Somut olayda, davacı vekilinin mazeret faksı üzerine 26.10.2004 tarihli oturumda "...davacı vekilinin mesleki mazeretini belgeleyip pul ibraz etmesi halinde bu celse mazeretli sayılmasına, belgeleyemediği takdirde bu celseden geçerli olmak üzere dosyanın müracaata bırakılacağının, önümüzdeki celse karara bağlanmasına..." şeklinde ara karar oluşturulmuş, bu oturumu takip eden ve davacı vekilinin de hazır bulunduğu 18.02.2005 tarihli oturumda da "...davacı vekilinin mesleki mazeretini belgelendiremediği, dosyanın önceki ara karar doğrultusunda 26.10.2004 tarihinden itibaren müracaata bırakılmış sayıldığı, anılan tarihten itibaren üç aylık yenileme süresinin dolmuş olduğu..." gerekçesiyle davanın açılmamış sayılmasına karar verilmiştir.
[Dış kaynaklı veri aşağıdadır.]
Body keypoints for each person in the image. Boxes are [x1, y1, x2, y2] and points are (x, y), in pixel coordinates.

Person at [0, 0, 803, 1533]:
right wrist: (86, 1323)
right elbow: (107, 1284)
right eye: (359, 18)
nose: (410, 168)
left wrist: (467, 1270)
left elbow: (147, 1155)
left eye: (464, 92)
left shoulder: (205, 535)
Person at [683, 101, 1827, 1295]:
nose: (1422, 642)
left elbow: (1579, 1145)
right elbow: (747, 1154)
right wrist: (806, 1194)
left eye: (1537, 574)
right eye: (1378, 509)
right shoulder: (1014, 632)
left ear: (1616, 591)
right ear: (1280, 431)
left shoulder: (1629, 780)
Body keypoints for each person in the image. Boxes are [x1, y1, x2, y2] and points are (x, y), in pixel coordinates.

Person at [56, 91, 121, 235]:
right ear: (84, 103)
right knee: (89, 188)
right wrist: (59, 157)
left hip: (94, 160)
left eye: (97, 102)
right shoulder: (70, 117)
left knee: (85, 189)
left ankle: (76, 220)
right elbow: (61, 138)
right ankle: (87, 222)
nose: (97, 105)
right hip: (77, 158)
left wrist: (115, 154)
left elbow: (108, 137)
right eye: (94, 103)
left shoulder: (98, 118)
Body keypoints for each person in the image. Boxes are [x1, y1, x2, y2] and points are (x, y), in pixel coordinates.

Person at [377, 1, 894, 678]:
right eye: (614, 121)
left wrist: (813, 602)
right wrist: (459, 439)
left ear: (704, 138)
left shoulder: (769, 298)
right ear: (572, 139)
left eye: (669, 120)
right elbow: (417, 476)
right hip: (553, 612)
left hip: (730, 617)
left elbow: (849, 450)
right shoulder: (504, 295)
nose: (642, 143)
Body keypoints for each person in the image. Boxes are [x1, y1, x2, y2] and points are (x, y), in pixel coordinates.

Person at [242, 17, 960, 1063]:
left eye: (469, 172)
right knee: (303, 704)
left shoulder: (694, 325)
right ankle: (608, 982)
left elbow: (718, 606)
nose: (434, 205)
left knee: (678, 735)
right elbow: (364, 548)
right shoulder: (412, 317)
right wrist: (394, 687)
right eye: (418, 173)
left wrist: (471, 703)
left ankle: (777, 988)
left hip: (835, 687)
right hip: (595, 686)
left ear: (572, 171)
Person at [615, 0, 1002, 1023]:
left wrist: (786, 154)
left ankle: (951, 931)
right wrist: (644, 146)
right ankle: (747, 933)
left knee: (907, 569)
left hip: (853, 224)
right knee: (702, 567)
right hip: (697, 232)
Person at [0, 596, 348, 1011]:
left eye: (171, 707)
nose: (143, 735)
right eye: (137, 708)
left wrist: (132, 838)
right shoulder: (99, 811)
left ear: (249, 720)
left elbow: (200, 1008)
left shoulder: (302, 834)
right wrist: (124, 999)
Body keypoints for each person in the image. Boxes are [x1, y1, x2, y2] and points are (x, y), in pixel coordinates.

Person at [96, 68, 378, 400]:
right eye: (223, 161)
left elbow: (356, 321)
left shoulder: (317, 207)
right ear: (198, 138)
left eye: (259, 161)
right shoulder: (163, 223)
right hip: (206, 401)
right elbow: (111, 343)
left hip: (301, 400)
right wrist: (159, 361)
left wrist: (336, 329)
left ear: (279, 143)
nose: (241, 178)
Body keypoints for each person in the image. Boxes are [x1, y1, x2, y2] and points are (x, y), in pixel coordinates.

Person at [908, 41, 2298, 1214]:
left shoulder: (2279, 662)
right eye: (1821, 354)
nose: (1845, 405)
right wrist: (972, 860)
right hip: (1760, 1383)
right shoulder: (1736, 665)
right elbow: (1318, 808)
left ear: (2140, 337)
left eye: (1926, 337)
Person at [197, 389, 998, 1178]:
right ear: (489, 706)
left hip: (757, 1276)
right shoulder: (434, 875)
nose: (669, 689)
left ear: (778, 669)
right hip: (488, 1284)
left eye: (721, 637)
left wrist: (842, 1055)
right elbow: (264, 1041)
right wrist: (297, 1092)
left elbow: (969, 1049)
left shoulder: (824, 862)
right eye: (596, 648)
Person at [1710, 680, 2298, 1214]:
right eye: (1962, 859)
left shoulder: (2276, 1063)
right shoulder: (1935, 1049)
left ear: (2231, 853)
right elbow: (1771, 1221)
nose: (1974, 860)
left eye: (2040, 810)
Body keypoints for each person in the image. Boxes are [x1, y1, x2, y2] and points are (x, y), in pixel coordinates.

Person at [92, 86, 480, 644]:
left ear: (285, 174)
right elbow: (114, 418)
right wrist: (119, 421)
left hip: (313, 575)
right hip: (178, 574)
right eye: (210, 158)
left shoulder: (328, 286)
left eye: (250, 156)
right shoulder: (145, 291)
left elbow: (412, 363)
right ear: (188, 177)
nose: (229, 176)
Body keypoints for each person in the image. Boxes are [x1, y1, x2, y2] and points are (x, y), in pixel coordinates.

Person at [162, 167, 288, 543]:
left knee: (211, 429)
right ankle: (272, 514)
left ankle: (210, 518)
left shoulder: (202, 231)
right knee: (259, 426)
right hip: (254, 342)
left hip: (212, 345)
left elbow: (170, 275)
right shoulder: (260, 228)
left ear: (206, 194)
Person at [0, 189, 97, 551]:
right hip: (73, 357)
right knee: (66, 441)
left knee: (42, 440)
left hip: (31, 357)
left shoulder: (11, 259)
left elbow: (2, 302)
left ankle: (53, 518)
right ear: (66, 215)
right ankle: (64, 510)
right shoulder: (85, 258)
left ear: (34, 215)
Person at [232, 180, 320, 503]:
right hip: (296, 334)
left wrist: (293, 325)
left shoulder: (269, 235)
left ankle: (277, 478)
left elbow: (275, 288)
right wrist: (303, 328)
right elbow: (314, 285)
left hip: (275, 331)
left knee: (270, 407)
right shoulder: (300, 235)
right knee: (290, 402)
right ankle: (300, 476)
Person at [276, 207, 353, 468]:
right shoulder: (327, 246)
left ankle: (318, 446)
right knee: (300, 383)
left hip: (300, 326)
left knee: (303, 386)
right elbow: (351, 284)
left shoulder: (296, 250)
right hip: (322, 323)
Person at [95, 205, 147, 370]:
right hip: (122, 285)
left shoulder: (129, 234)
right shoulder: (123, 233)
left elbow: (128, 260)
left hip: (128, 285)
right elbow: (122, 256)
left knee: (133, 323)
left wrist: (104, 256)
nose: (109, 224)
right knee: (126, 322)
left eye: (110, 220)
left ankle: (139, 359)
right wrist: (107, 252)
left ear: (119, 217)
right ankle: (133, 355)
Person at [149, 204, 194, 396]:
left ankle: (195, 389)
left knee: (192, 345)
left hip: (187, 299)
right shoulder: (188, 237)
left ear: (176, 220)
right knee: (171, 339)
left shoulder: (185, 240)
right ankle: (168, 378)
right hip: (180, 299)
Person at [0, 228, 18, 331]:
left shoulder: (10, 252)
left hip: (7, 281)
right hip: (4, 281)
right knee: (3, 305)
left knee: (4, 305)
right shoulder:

Oysa, mahkemece, mesleki mazeretin mutlak surette belgeli olması arandığına, 26.10.2004 tarihli oturumda mesleki mazeret dilekçesinin belgeli olmadığına, mazeretin de şartlı kabulünün de olanaklı bulunmamasına, kaldı ki; anılan bu oturumda belgesiz mesleki mazeretin kabul edilmiş olmasına göre, davacının davasını yenileme hakkını dahi ortadan kaldırır tarzda yazılı şekilde hüküm tesisi doğru görülmemiş, kararın davacı yararına bozulmasına karar vermek gerekmiştir.
SONUÇ: Yukarıda açıklanan nedenlerle, davacı vekilinin temyiz itirazlarının kabulü ile kararın davacı yararına BOZULMASINA, ödediği temyiz peşin harcın isteği halinde temyiz edene iadesine, 17.05.2006 tarihinde oybirliğiyle karar verildi.